• MATERIAL PROVIDED

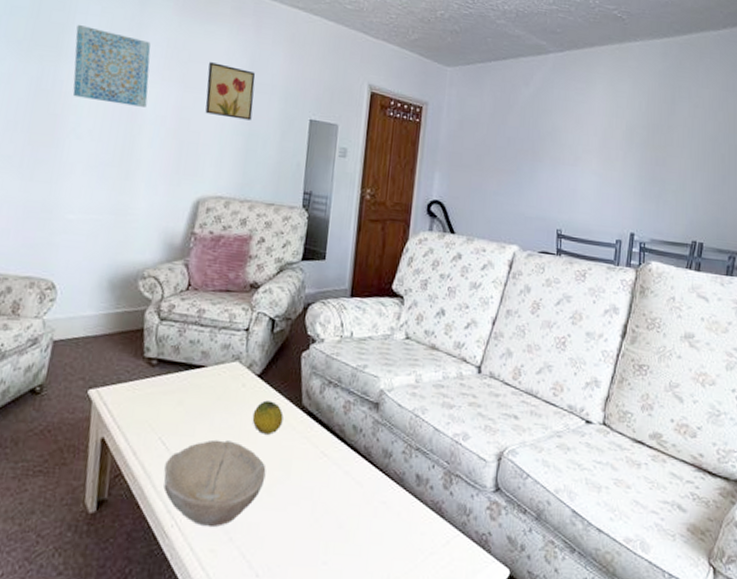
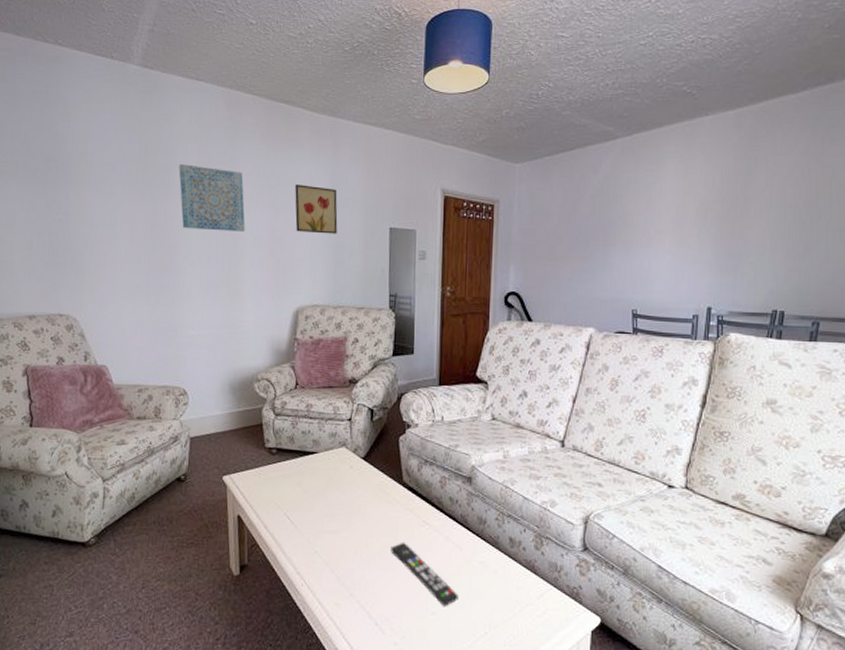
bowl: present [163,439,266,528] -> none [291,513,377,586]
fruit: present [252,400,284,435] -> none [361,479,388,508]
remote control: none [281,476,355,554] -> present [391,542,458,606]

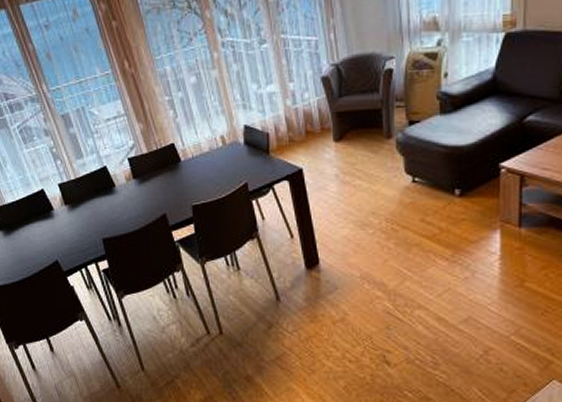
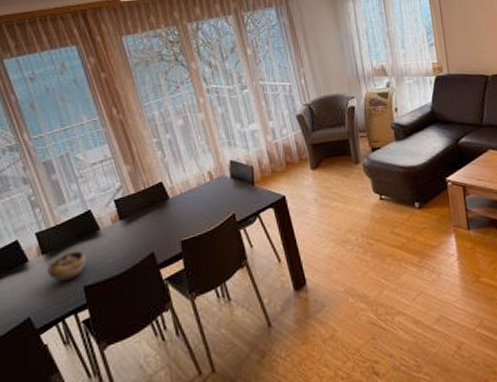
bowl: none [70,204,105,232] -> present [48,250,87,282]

• EXERCISE GOAL
From the first line of the material to the last, retype everything exactly except the images.

• ANSWER SECTION
bowl: present [163,439,266,528] -> none [291,513,377,586]
fruit: present [252,400,284,435] -> none [361,479,388,508]
remote control: none [281,476,355,554] -> present [391,542,458,606]

bowl: none [70,204,105,232] -> present [48,250,87,282]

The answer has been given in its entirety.